Arbitrary precision integer arithmetic: ceiling?

[Robert Kern]

Alasdair wrote:
> I need to apply the ceiling function to arbitrary sized (long) integers. 
> However, division automatically returns the type of its operands, so that,
> for example: math.ceil(7/4) returns 1.  I can use float, as in:
> math.ceil(7/float(4)), except that for very large integers float causes an
> unacceptable loss of precision.
> 
> What is the best way of finding a ceiling of a quotient of arbitrary sized
> integers?

Use divmod() to get the quotient and the remainder at the same time.
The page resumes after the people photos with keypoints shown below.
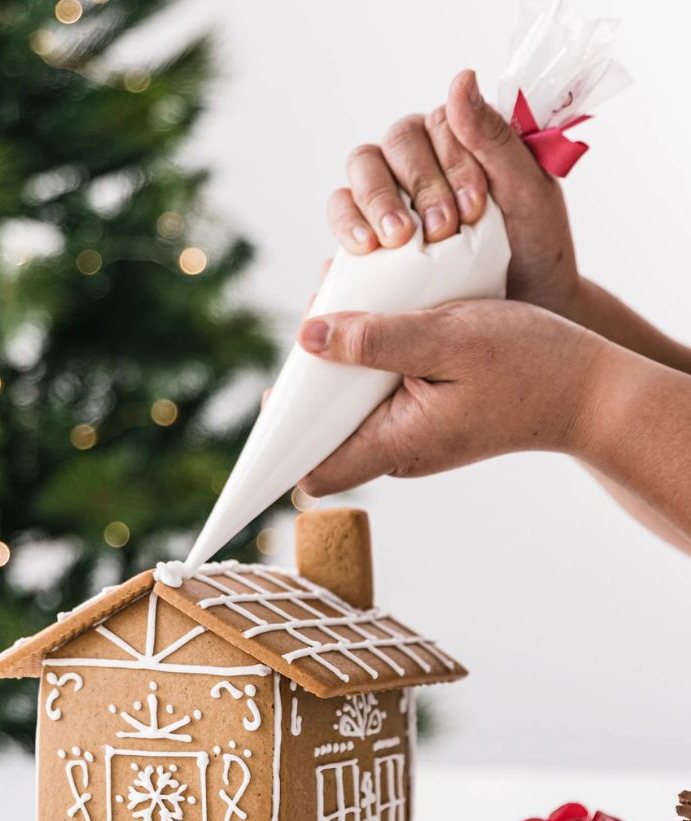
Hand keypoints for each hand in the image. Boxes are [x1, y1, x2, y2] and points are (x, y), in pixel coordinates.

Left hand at [296, 301, 608, 494]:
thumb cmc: (529, 363)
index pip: (315, 469)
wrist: (591, 388)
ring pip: (351, 406)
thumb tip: (307, 338)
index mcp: (396, 445)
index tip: (272, 399)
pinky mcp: (426, 416)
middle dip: (311, 379)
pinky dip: (369, 359)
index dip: (283, 440)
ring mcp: (412, 435)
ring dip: (341, 361)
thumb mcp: (448, 338)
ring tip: (349, 307)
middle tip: (319, 319)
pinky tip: (379, 320)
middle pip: (325, 430)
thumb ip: (375, 340)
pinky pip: (379, 393)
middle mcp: (397, 450)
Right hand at [328, 70, 579, 315]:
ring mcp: (382, 200)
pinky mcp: (362, 238)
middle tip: (437, 231)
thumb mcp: (528, 190)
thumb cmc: (531, 246)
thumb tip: (459, 79)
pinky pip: (339, 220)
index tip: (474, 209)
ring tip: (392, 242)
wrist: (523, 304)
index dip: (448, 166)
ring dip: (370, 206)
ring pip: (355, 180)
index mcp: (451, 140)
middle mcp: (410, 164)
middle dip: (409, 190)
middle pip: (385, 151)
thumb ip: (495, 136)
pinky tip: (363, 252)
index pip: (432, 129)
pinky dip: (346, 231)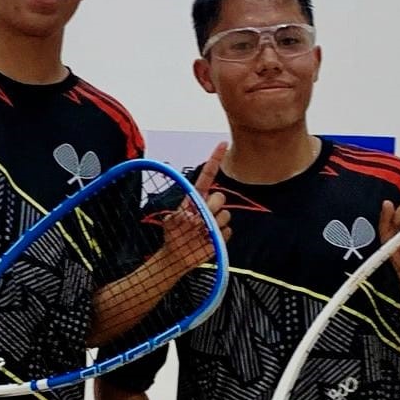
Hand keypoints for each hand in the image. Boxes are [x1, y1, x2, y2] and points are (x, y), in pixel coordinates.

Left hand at [159, 143, 231, 280]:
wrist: (178, 256)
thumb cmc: (174, 235)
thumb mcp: (171, 222)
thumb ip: (180, 216)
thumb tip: (194, 215)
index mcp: (197, 198)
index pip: (208, 176)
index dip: (215, 159)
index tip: (223, 144)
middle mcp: (209, 205)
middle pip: (220, 197)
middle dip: (211, 208)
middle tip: (198, 221)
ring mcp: (217, 219)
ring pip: (226, 215)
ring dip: (213, 225)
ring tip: (200, 233)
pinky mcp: (223, 234)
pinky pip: (228, 231)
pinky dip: (218, 238)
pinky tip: (207, 241)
Add 1 to 
the quotient if and only the remainder is greater than 0.


In [11]: def qceil(x, y):
    ....:     """ Find the ceiling of a quotient x/y.
    ....:
    ....:     This is especially useful for very large Python long integers.
    ....:     """
    ....:     q, r = divmod(x, y)
    ....:     if r > 0:
    ....:         q += 1
    ....:     return q
    ....:

In [13]: qceil(7, 4)
Out[13]: 2

In [14]: qceil(8, 4)
Out[14]: 2

In [15]: qceil(9, 4)
Out[15]: 3

In [16]: qceil(100000000000000000000000003, 10)
Out[16]: 10000000000000000000000001L

-- 
Robert Kern

"I have come to believe that the whole world is an enigma, a harmless enigma
  that is made terrible by our own mad attempt to interpret it as though it had
  an underlying truth."
   -- Umberto Eco